A quasi-simple example may serve to make the mistake clear. Suppose I flip a fair coin, keep the result hidden from you, and let you guess whether the result is heads or tails (we assume that the coin will not land on it’s side). What is the probability that your guess is correct?

My guess is that you believe that the probability that your guess is correct is .50. And my guess is also that you will find it hard to believe that you are mistaken. Well, you are mistaken if we define probabilities as long term relative frequencies. Why? The result is either heads or tails. If the result is heads, the long term relative frequency of that result is heads. That is to say, the result is a constant and constants do not vary in the long run. Your guess is also a constant, if you guess heads, it will stay heads in the long run. So, if the result is heads, the probability that your guess (heads) is correct is 100%, however, if your guess is tails, the probability of you being correct is 0%. Likewise, if the result is tails, it will stay tails forever, and the probability that your guess is correct is 0% if your guess is heads and 100% if your guess is tails. So, the probability that your guess is correct is either 0 or 1.0, depending on the result of the coin flip, and not .50.

The probability of guessing correct is .50, however, if we repeatedly (a huge number of times) play our game and both the result of the coin flip and your guess are the result of random sampling. Let’s assume that of all the guesses you do 50% are heads and 50% are tails.  In the long run, then, there is a probability of .25 of the result being heads and your guess being heads and a probability of .25 of the result being tails and your guess being tails. The probability of a correct decision is therefore, .25 + .25 = .50

Thus, if  both the results and your guesses are the result of random sampling and we repeated the game a huge number of times, the probability that you are correct is .50. But if we play our game only once, the probability of you being correct is 0 or 1.0, depending on the result of the coin flip.

Let’s return to the world of hypotheses and decisions. If we play the decision game once, the probability that your decision is correct is 0 or 1.0, depending on whether the null-hypothesis in question is true (with probability 0 or 1.0) or false (with probability 0 or 1.0). Likewise, the probability that the null-hypothesis is true given that you have rejected is also 0 or 1.0, depending on whether the null-hypothesis in question is true or false. But if we play the decision game a huge number of times, the probability that a null-hypothesis is false, given that you have decided to reject is .96 (in the context of the situation described above).

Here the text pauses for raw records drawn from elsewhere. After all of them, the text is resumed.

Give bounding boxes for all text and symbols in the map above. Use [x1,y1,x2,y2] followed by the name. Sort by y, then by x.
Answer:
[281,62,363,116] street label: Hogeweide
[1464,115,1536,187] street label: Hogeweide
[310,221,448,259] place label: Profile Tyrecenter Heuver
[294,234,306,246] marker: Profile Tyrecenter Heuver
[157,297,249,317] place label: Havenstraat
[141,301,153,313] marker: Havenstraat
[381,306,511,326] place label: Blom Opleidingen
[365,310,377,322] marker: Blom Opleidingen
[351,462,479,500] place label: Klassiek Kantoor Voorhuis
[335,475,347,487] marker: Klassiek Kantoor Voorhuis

In sum, from the frequentist perspective we can only assign probabilities 0 or 1.0 to a single hypothesis given we have a made single decision about it, and this probability depends on whether that single hypothesis is true or false.  For this reason, a significant result cannot be magically translated to the probability that the alternative hypothesis is true given that the test result is significant. That probability is 0 or 1.0 and there’s nothing that can change that.

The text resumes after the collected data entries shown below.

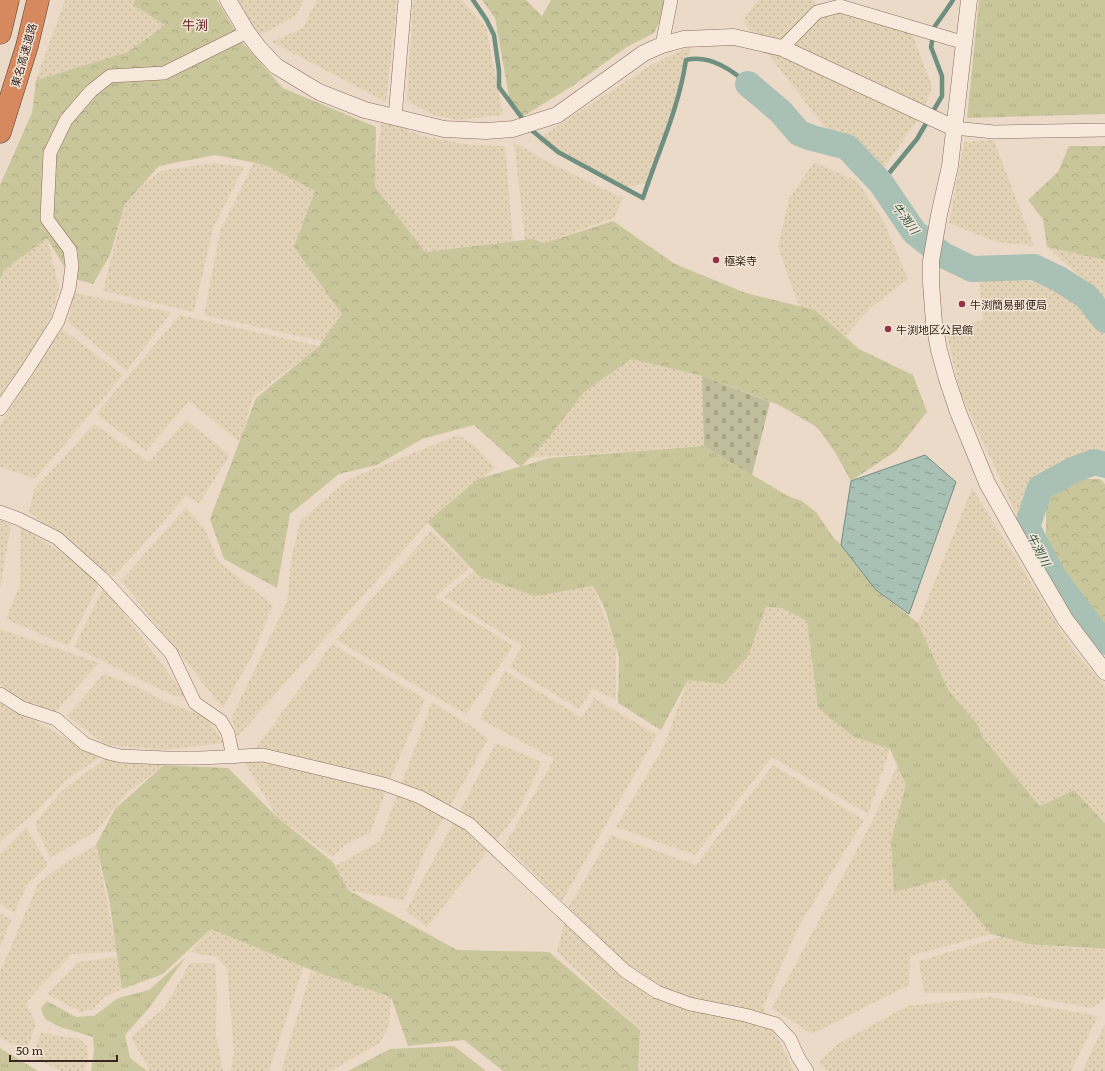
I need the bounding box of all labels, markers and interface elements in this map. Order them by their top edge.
district label: 牛渕 [182,15,208,34]
street label: 東名高速道路 [6,21,40,89]
water label: 牛渕川 [888,198,925,239]
place label: 極楽寺 [724,252,757,268]
marker: 極楽寺 [711,255,721,265]
place label: 牛渕簡易郵便局 [970,296,1047,312]
marker: 牛渕簡易郵便局 [957,299,967,309]
place label: 牛渕地区公民館 [896,321,973,337]
marker: 牛渕地区公民館 [883,324,893,334]
water label: 牛渕川 [1023,529,1056,571]
scale bar [10,1037,117,1063]
text: 50 m [16,1041,43,1059]

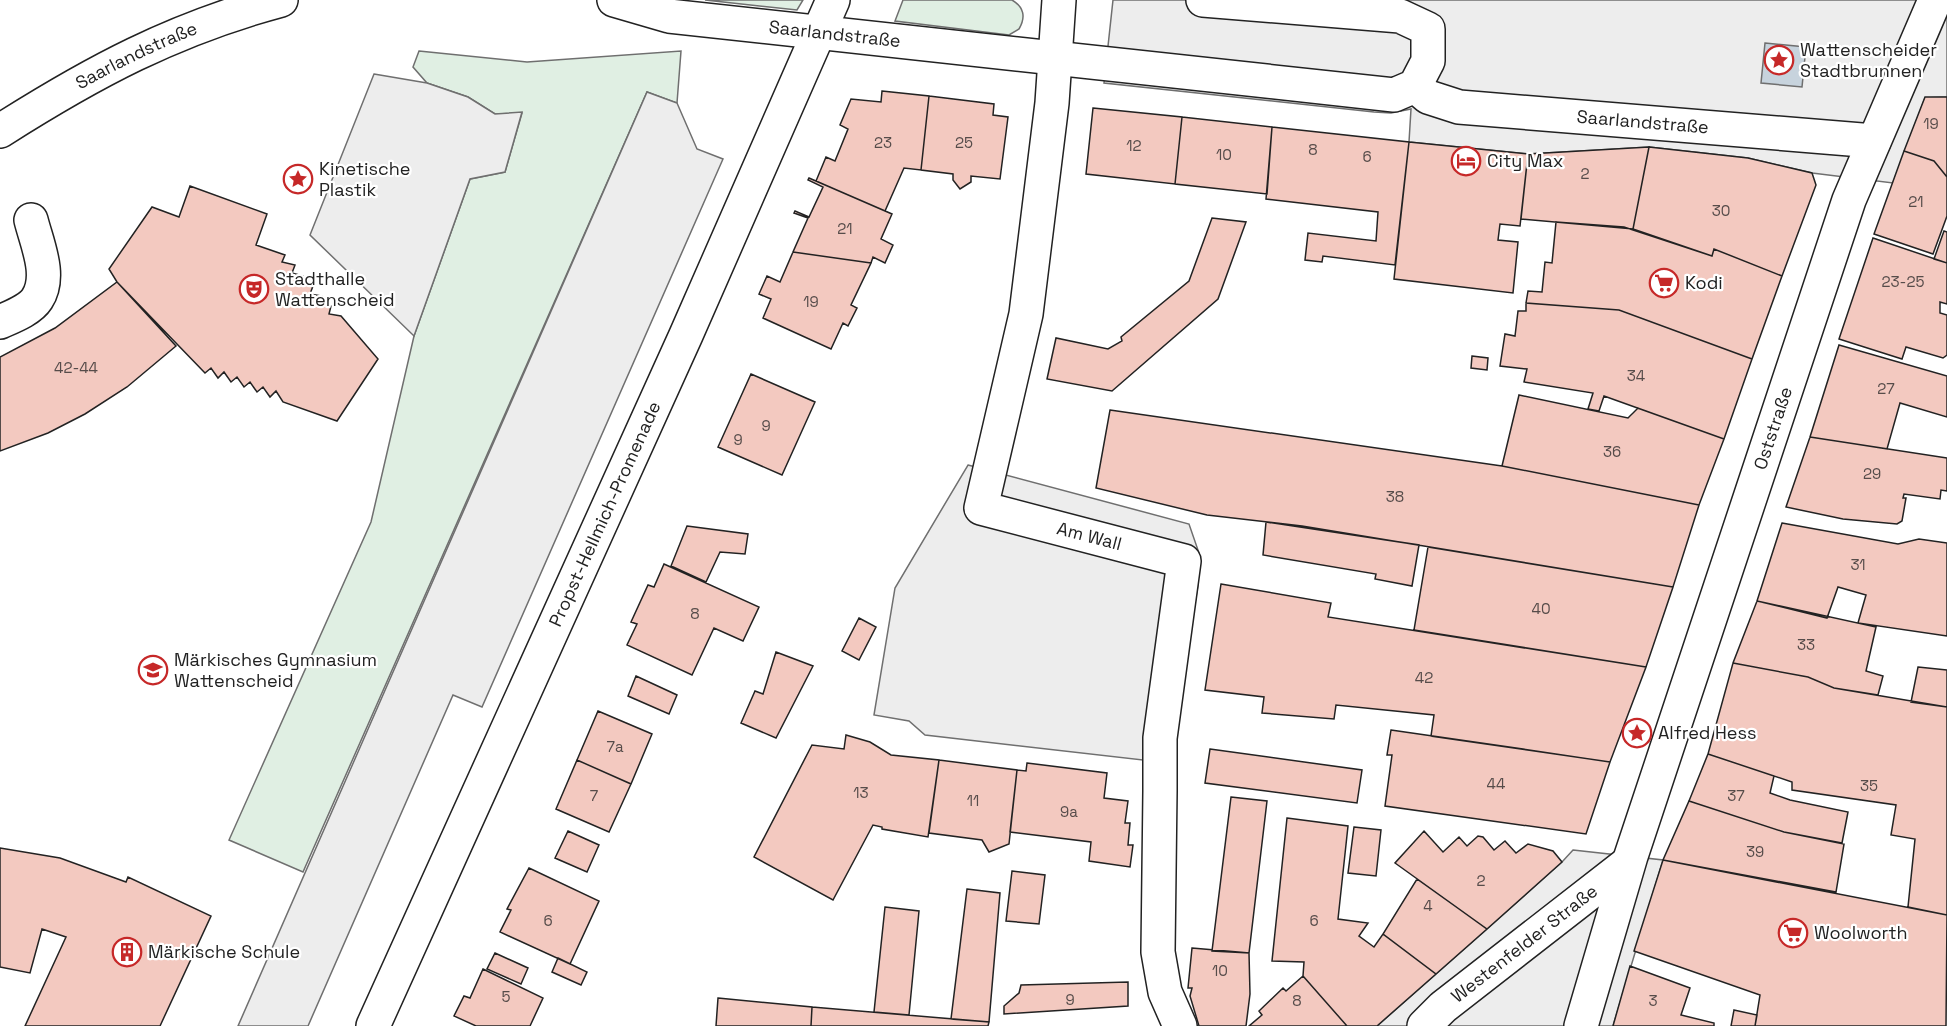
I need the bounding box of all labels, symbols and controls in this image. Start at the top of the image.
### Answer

The consequence of all this is as follows. If we define the evidence for or against our alternative hypothesis in terms of the likelihood ratio of the alternative to the null-hypothesis after obtaining the evidence, no decision can serve as evidence if our decision procedure is based on frequentist probabilities. Decisions are not evidence.

References 
Kline, R.B. (2013). Beyond significance testing. Statistics reform in the behavioral sciences. Second Edition. Washington: APA.